Она рассмеялась от такого предположения и привычно мазнула ладонью по сухим глазам.

– Разучилась плакать. Сначала все поверить не могла, что его нет… кажется, вот позвонит… он звонил каждый день… пока не поссорились… его девка хотела, чтобы я переехала в Андрюшину квартиру, а сама… я ведь старая уже, мне много не надо…

– А ваш муж…

– Умер. К счастью, умер за год до этой истории. Сердце прихватило. Мы всегда знали, что у него сердце слабое, берегли, как умели… он долго прожил и был счастлив. Мне хотелось бы верить, что был… легче вот как-то. Я тоже скоро умру.

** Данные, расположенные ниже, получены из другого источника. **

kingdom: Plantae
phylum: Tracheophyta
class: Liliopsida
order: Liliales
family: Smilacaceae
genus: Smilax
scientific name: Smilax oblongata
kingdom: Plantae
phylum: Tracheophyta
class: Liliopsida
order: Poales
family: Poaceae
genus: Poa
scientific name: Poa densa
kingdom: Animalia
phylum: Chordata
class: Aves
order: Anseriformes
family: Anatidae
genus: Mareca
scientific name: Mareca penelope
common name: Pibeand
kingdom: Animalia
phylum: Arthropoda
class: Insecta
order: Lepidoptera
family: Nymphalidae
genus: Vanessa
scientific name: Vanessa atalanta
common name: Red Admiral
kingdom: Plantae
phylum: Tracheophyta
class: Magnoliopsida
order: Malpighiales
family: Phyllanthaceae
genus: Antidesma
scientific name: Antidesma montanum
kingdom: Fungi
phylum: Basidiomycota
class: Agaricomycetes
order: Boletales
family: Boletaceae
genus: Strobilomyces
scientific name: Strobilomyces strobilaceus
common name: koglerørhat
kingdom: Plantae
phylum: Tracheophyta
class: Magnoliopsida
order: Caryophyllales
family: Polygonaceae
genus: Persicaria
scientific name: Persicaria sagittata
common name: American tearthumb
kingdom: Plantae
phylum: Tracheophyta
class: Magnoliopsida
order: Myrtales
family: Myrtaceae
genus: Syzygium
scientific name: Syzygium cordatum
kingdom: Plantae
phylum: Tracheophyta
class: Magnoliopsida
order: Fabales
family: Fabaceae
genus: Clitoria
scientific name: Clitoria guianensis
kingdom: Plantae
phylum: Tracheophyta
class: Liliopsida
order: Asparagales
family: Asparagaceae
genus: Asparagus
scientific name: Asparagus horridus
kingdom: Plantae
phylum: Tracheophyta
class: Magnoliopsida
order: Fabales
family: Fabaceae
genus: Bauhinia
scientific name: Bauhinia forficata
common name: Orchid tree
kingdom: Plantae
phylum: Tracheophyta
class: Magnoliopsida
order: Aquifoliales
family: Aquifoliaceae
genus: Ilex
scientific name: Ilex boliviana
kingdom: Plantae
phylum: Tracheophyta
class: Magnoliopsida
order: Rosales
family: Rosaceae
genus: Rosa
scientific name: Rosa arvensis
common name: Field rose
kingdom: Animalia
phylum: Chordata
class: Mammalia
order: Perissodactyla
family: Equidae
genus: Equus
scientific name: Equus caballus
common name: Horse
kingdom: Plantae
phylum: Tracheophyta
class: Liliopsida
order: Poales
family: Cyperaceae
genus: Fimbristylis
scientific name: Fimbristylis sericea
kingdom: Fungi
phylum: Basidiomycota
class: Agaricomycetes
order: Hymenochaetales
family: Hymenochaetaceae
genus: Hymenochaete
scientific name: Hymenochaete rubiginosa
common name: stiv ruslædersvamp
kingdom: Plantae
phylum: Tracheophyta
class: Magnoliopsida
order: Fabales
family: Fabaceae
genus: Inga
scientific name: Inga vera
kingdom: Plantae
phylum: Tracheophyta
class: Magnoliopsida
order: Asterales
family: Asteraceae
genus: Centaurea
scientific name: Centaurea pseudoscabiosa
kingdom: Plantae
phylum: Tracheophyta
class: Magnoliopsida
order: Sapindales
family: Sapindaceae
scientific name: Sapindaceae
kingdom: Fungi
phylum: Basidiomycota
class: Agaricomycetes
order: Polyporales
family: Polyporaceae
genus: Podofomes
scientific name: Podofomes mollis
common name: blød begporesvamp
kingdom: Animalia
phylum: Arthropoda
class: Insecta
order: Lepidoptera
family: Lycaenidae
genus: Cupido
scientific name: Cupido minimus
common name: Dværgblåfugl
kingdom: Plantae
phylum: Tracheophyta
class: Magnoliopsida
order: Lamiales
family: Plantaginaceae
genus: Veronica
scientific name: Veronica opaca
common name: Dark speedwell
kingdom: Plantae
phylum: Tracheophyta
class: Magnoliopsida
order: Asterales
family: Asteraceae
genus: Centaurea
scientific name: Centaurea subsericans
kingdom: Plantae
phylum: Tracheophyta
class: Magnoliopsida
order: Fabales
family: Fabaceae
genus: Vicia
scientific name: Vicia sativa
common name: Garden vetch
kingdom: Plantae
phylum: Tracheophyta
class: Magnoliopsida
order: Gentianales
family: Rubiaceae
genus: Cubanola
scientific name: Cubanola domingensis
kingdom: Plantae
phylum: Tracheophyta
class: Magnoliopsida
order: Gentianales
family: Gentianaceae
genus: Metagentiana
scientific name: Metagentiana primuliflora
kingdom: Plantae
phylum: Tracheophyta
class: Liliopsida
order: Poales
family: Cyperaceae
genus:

Она произнесла это со спокойной уверенностью человека, который точно знает, что говорит.

– А ваш приятель…

– Он попивал, это правда. – Надежда вытащила новую сигарету. – Знаю, что дурная привычка… бросаю… пытаюсь бросить, но вот как-то оно…

– Не выходит?

– Не выходит. Или плохо пытаюсь… или вот все равно… меня пугать нечем. Но Яков… веселый был… мы с ним учились вместе… но он в бизнес ушел. Что-то даже получалось… женат был дважды… а эта тварь – третья. Он, верно, решил, что если разлюбит, то разведется, но она не отпустила… в одном просчиталась.

Губы Надежды тронула мстительная улыбка.

– Яков завещание составил, давно, еще когда с Маринкой жил, это первая его. Она помогала бизнес подымать, и Яков был благодарен… да и парень у них с Маринкой родился. Яков его любил, хотя отец из него был аховый… но завещание составил… вот и осталась Варечка ни с чем… не знала она… попыталась опротестовать…

– Вы судья.

– Не я разбирала это дело.

– Ваш знакомый…

– Знакомый, знакомая… приятель… услуга за услугу… нет, не подумайте, все было по закону. Здесь у меня принципиальная позиция. Но многие законы оставляют свободу для маневра. Девица, конечно, грозилась апелляцией… только грозилась… снова замуж вышла… и потом я Оленьку встретила. Совсем еще девочка… знаете, иногда у меня появлялась мысль найти кого-нибудь… не для мести, нет. Чтобы остановить Варвару… не знаю, как она это делает… проклятье, в которое Оленька верит… яд, как вы говорите… излучение… или еще что-то, но она убивает. А раз так, то следует убить ее. Правда, это будет совсем не по закону, зато вполне по справедливости.

Надежда замолчала.

– Скажите, а она делала вашему сыну подарки?

– Подарки? Да… наверное… туалетная вода… очень мерзкий сладкий запах. Он прежде другой пользовался, и я спросила, что изменилось. Оказалось, Варенька подарила… запах ему самому не нравился, но как можно было Вареньку обидеть?

– А кроме?

Надежда раздраженно сбила пепел.

– Не знаю! Мы… мы ведь в ссоре были… у меня характер. У Андрюши… а еще она нажаловалась, что я приходила… он перестал звонить… хотя… незадолго до смерти. Дня за три он позвонил. Говорил… я подумала, что он пьян… нет, он выпивал, конечно… молодой парень… на праздники или так мог себе пива позволить, но чтобы до невменяемого состояния… твердил, что она за ним следит. Я спросила, кто она… он ответил, что я дура и ничего не понимаю… трубку швырнул… обиделась, честно говоря… слишком сильно обиделась. А ему нужна была помощь… если бы поехала… если бы увидела его… поняла… быть может, обратились бы к врачу… в клинику… а он в петлю полез. И теперь мне придется доживать, зная, что я не спасла собственного сына.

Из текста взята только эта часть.